Thursday, January 09, 2003


Holly Dolly Clone

Just for all the Londoners who have never seen it, The Guardian presents A user's guide to snow.

I have my headphones on here, and I have just heard a low rumble over the top of the music (Stereolab - Mars Audiac Quintet) which made me slightly anxious. We keep hearing the planes flying low over the building. Having the large window and being high up, we are more aware of the air traffic now. We spent a few minutes yesterday using trig to work out how far away the most distant vapour trail was. If the plane was at 25,000 feet then we estimate about 100 miles but then again we didn't take account of the curvature of the Earth. Martin of course knew that we needn't TAN because we knew the opposite side (25,000 feet) and wanted to know the adjacent side. TAN is opposite over adjacent, just to complete the lesson. This is of course all just ballpark. I think we had better close the blinds today so that we don't waste time staring out of the window and being fascinated by the smoke from the chimmneys. Yes! We are that boring.

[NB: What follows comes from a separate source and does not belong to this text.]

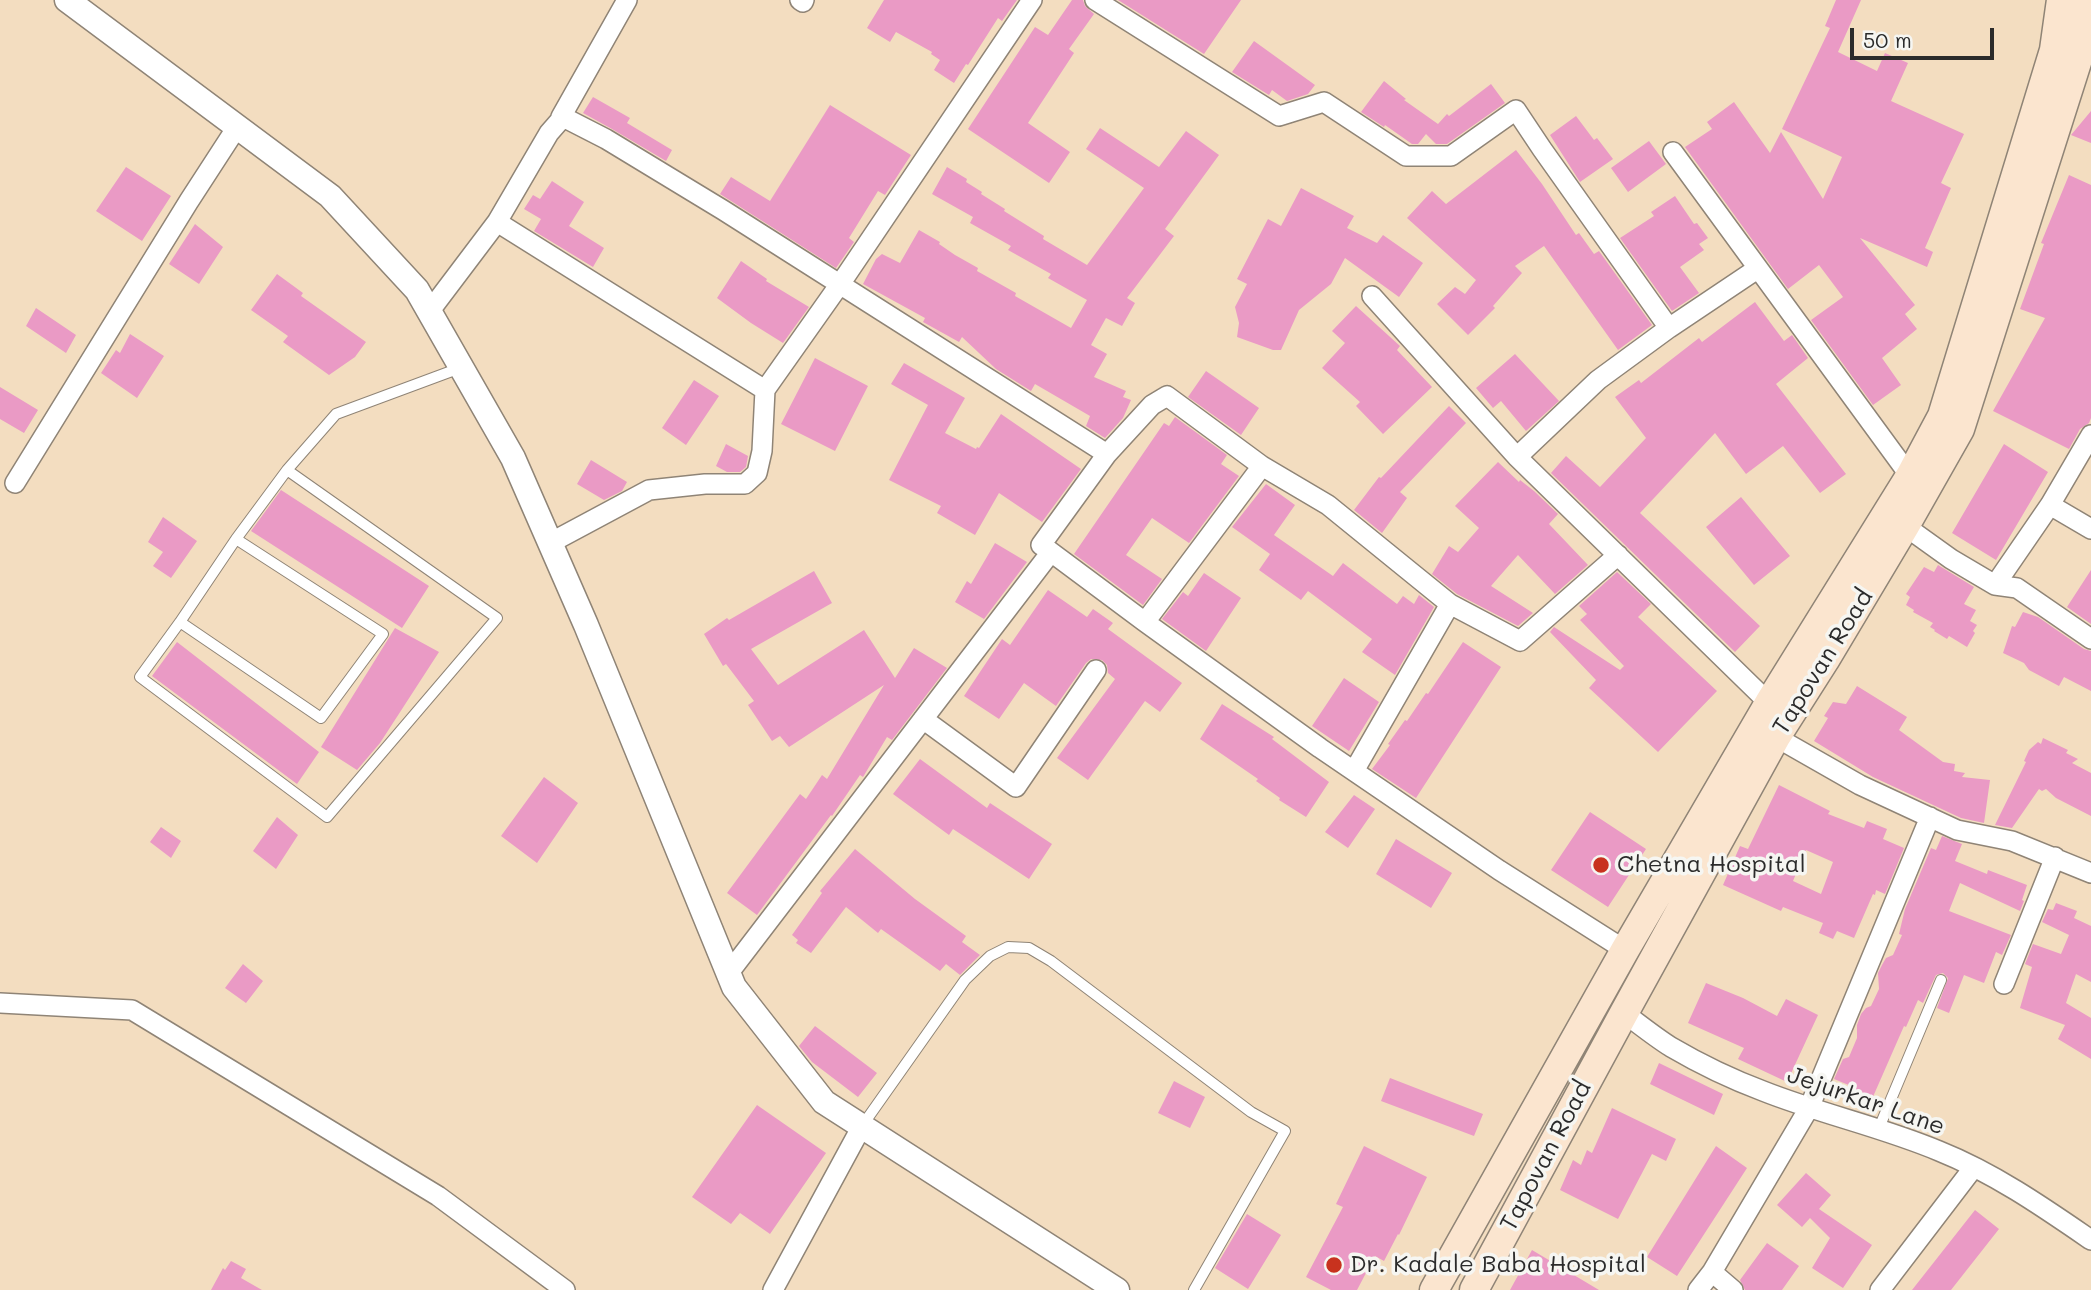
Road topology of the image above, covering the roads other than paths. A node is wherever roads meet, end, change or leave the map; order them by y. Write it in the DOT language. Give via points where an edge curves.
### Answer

I am like Zellaby except that I don't want to think of a brick wall and that is all I can think of. Where are the cuckoos when you need them? I have to crumble that wall myself. It is the only way. Why does John Wyndham always have someone who's name begins with the letter 'z' in his novels. Well, I haven't read all of them but in The Midwich Cuckoos and Trouble with Lichen there are such characters. I can't really be bothered looking up the characters from the other books just to check. There is no such character listed in the cast for either of the two film versions of Day of the Triffids so mayeb it is just a coincidence. The BBC TV Version of Day of the Triffids was far superior to the film. The sound of the clackers which preceeded the use of the Triffids' whip-like sting was chilling and often imitated at school by banging knuckles together. It still hurts if you do it. I started using it as an insult and what do you know a single knuckle clask became a gesture of abuse on 'Friends'. The 1962 film is awful unless you are 10. For the definitive John Wyndham film see Village of the Damned from 1960 (Avoid the John Carpenter remake) It is the best example of a film where nothing happens and still you are rivited. In my mind, films like this work better in British Villagers rather than US outposts, simply because so many films have used American towns that you expect something to happen. I seem to remember some Kids' show set in Avebury. Time to post.